Microsoft.Extensions.VectorData adapter
var collection = new CosmosNoSqlCollection<string, Chunk>(database, "chunks");
await foreach (var r in collection.SearchAsync(queryEmbedding, top: 10))
{ /* ... */ }
Index types
| Type | Notes |
|---|---|
Flat | Brute force; small datasets |
QuantizedFlat | Compressed; medium |
DiskANN | Fast at scale |
Hybrid
Combine vector + filter in single query. Cosmos supports filtering before vector search.
For full-text + vector: use Cosmos full-text index alongside.
Multi-region
Cosmos's strength: multi-region writes. Vector data replicated. Reads from nearest region.
Cost
- Vector storage: per byte.
- Vector search: RUs per operation. Higher than basic queries.

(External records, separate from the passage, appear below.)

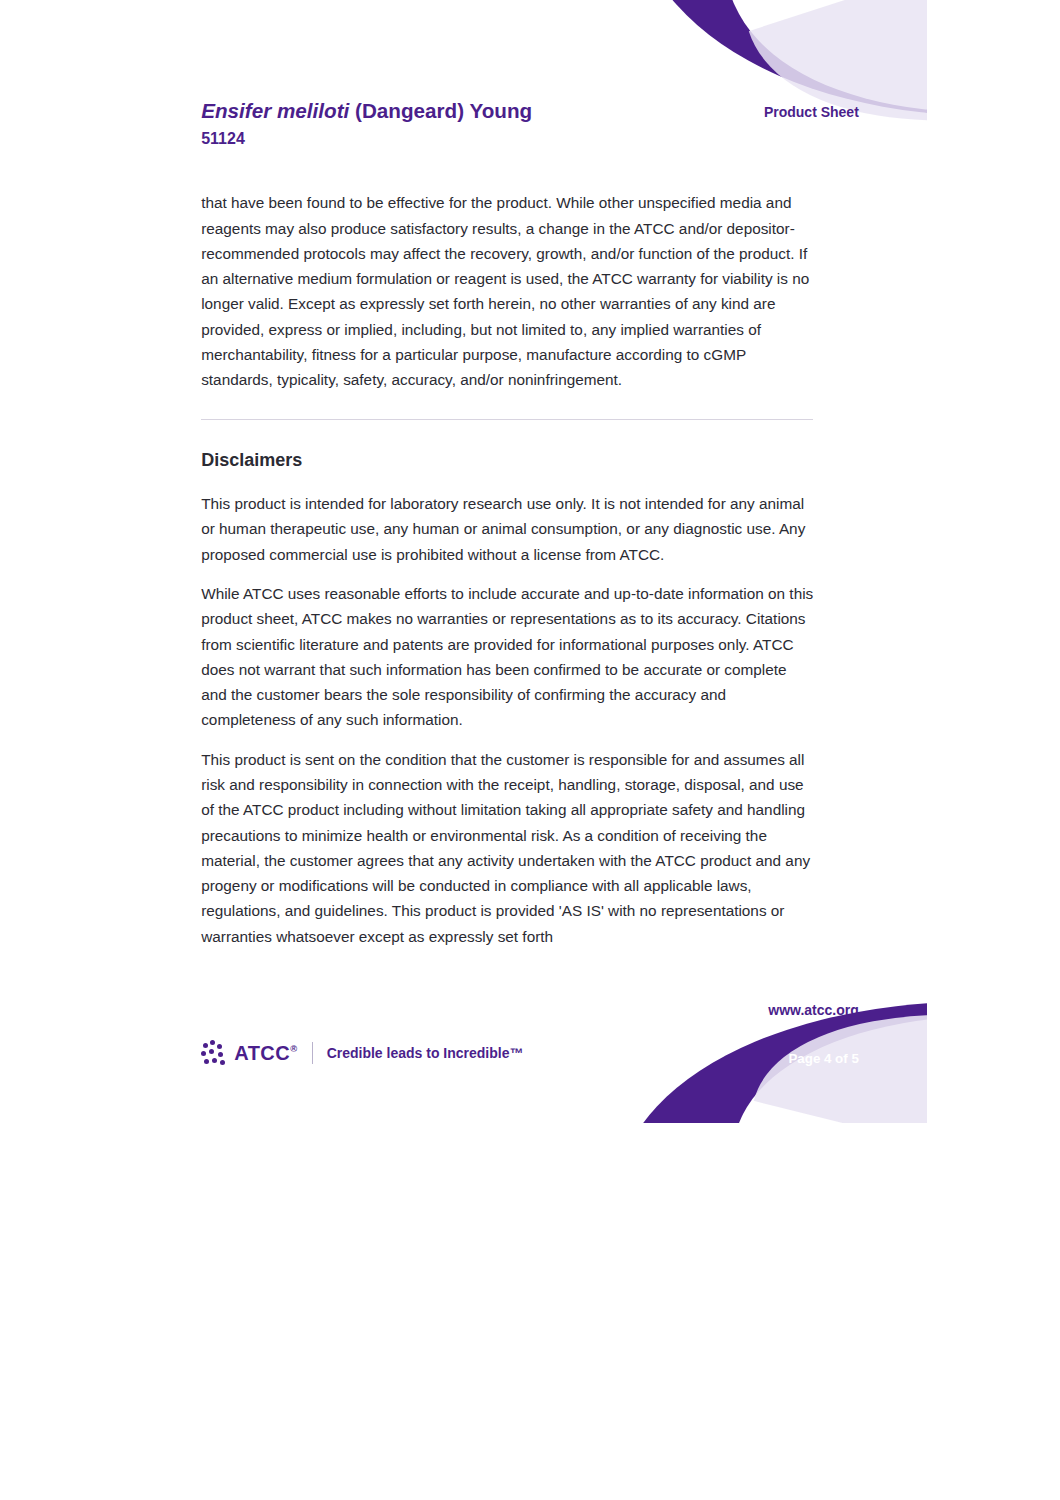Ensifer meliloti (Dangeard) Young
51124
Product Sheet
that have been found to be effective for the product. While other unspecified media and reagents may also produce satisfactory results, a change in the ATCC and/or depositor-recommended protocols may affect the recovery, growth, and/or function of the product. If an alternative medium formulation or reagent is used, the ATCC warranty for viability is no longer valid. Except as expressly set forth herein, no other warranties of any kind are provided, express or implied, including, but not limited to, any implied warranties of merchantability, fitness for a particular purpose, manufacture according to cGMP standards, typicality, safety, accuracy, and/or noninfringement.
Disclaimers
This product is intended for laboratory research use only. It is not intended for any animal or human therapeutic use, any human or animal consumption, or any diagnostic use. Any proposed commercial use is prohibited without a license from ATCC.
While ATCC uses reasonable efforts to include accurate and up-to-date information on this product sheet, ATCC makes no warranties or representations as to its accuracy. Citations from scientific literature and patents are provided for informational purposes only. ATCC does not warrant that such information has been confirmed to be accurate or complete and the customer bears the sole responsibility of confirming the accuracy and completeness of any such information.
This product is sent on the condition that the customer is responsible for and assumes all risk and responsibility in connection with the receipt, handling, storage, disposal, and use of the ATCC product including without limitation taking all appropriate safety and handling precautions to minimize health or environmental risk. As a condition of receiving the material, the customer agrees that any activity undertaken with the ATCC product and any progeny or modifications will be conducted in compliance with all applicable laws, regulations, and guidelines. This product is provided 'AS IS' with no representations or warranties whatsoever except as expressly set forth
ATCC®
Credible leads to Incredible™
www.atcc.org
Page 4 of 5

For 10M vectors: significant. Provisioned vs serverless trade-off.
Use cases
- E-commerce: products with embeddings; vector + filters in one query.
- Multi-tenant: tenant filter + vector.
- Global apps: multi-region writes critical.
- Existing Cosmos: avoid adding another service.
When NOT
- Pure RAG at scale: dedicated vector DB cheaper.
- Hybrid quality matters more: Azure AI Search.
Senior considerations
- Partition key: high cardinality + vector locality.
- RU monitoring: vector ops can spike.
- Index policies: tune for write vs read perf.
- Migration from old containers: vector index added in-place.